Private equity sector in emerging markets massively male-dominated
China leads the way for gender balance in private equity according to research from global management consultancy Oliver Wyman, but at just fifteen percent of firms it’s a far cry from parity.
Senior private equity and venture capital professionals are by and large all male in both the emerging and developed markets according to a fresh study from global strategy and management consultancy Oliver Wyman, making up nearly 90 percent of the total mix. While China features the highest ratio of female senior decision-makers at 15 percent, that figure drops to 12 percent for the rest of East Asia and just 7 percent in South Asia.
These are just some of the figures revealed in the Oliver Wyman report ‘Moving Toward Gender Balance in Private Equity and Venture Capital’, which in association with the International Finance Corporation and investment firm RockCreek looked into the performance of gender balanced leadership teams – defined as those with at least 30 percent each of men and women – in the private equity and venture capital sector in emerging markets.Altogether, in respect to both private equity and venture capital firms, only 15 percent were determined to be gender-balanced at the upper-levels – well below the number of all-male-led investment teams which accounted for nearly 70 percent of the cases. As a further breakdown, 16 percent of the teams surveyed were all considered male-dominated, while there were no female-dominated teams noted in the study and just 1 percent found to be all-female-led.
Meanwhile, those receiving investments in emerging markets also tend to be men, with women led-businesses receiving only 8 percent of the deals and less than 10 percent of the investable capital – delivered in median sums which are at around 65 percent of that distributed to male-led businesses. These portfolio companies, also, were found to be mostly imbalanced, with lower than average rates of 20 percent.

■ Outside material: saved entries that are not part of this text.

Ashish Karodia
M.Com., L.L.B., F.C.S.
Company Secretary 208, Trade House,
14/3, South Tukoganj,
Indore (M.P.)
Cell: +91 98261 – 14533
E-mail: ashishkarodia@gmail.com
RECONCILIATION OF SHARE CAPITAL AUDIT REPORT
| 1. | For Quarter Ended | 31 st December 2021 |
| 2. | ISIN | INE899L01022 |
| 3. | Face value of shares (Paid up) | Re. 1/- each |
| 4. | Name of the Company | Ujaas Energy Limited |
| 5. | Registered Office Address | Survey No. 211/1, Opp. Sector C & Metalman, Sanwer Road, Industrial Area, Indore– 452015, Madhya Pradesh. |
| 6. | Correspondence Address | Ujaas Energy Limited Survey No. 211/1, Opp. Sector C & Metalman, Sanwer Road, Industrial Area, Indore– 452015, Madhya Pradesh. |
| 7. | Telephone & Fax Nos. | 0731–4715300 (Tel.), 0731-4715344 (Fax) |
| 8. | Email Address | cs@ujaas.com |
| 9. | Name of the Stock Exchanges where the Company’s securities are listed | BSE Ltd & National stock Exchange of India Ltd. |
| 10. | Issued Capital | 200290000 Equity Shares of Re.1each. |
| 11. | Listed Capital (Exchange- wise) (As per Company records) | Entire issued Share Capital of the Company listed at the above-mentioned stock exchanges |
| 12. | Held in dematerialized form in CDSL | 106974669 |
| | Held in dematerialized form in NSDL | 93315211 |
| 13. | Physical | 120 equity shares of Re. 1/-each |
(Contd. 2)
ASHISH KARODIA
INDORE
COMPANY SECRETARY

“Women are significantly underrepresented as leaders in PE/VC firms, and their lack of representation means that the decision-making teams allocating capital in emerging markets are acutely imbalanced,” state the authors of the Oliver Wyman report. “Our research suggests that this imbalance may not only be reducing the returns of PE/VC firms, but could also be reducing female entrepreneurs’ equal access to capital.Women, of course, remain under-represented in a range of roles across industries, and improving the level of representation has various normative benefits, such as creating stronger role models for future generations. For business, better representation can also have a number of benefits, from additional perspectives to improvements to the bottom line. And such is the case for the private equity sector, with the analysis finding that gender-balanced teams generate as much as 20 percent higher returns.
“Through our research, we have showcased the benefits of making gender balance an organisational priority,” the report concludes. “Moving the PE/VC industry toward gender balance will require action from both general and limited partners, and steps can be taken today by individual organisations interested in changing the male-dominated status quo. Actions taken today can help partners, women-owned and -led businesses, and the PE/VC industry as a whole reap the benefits of gender diversity.”